Not that she was a simple school-girl, and ignorant of the power of beauty. She was pretty well as romantic as any girl of that romantic age who, being fifteen, looked a year older, and learned the art of fascination from the four-volume novels of the period. Mrs. Ashton herself subscribed to the fashionable circulating library of the town, but she was somewhat choice in her reading, and had Miss Augusta stopped where her mother did she would have done well. But it so happened that, after feasting on the wholesome peas her mother provided, she fell with avidity on husks obtained surreptitiously elsewhere. Kisses from Augusta could always coax coins from papa, and as a Miss Bohanna kept open a well-known, well-stocked circulating library in Shudehill, albeit in a cellar, its contiguity to Bradshaw Street and Mrs. Broadbent’s enabled Miss Ashton (or Cicely for her) to smuggle in amongst her school-books other fictions, such as Elizabeth Helme and Anna Maria Roche used to concoct, and Samuel Richardson provided, to delight our grandmothers with.

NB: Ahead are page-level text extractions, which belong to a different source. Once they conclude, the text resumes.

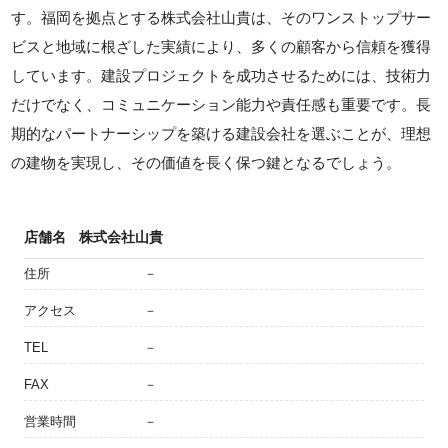
す。福岡を拠点とする株式会社山貴は、そのワンストップサー
ビスと地域に根ざした実績により、多くの顧客から信頼を獲得
しています。建設プロジェクトを成功させるためには、技術力
だけでなく、コミュニケーション能力や責任感も重要です。長
期的なパートナーシップを築ける建設会社を選ぶことが、理想
の建物を実現し、その価値を長く保つ鍵となるでしょう。
店舗名
株式会社山貴
住所
－
アクセス
－
TEL
－
FAX
－
営業時間
－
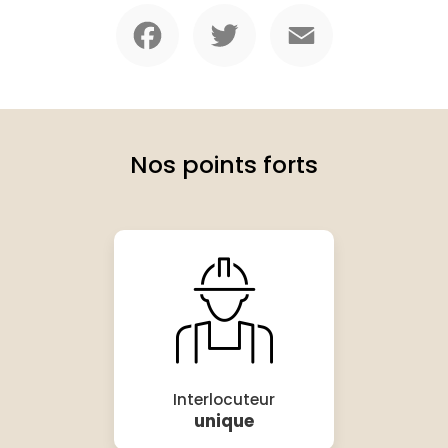
Facebook
Twitter
Email
Nos points forts
Interlocuteur
unique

So Miss Ashton was quite prepared to be admired and play the heroine prematurely; but she had been reared in the same house with Jabez, had been caressed and waited upon by him as a child, and anything so absurd as her father’s apprentice falling in love with her had never dawned upon her apprehension. Then not even his wounded arm could make him handsome enough for a hero, so she plunged through the “Battle of Prague,” and “Lodoiska,” and glided into the “Copenhagen Waltz,” with no suspicion of a listener more than ordinary.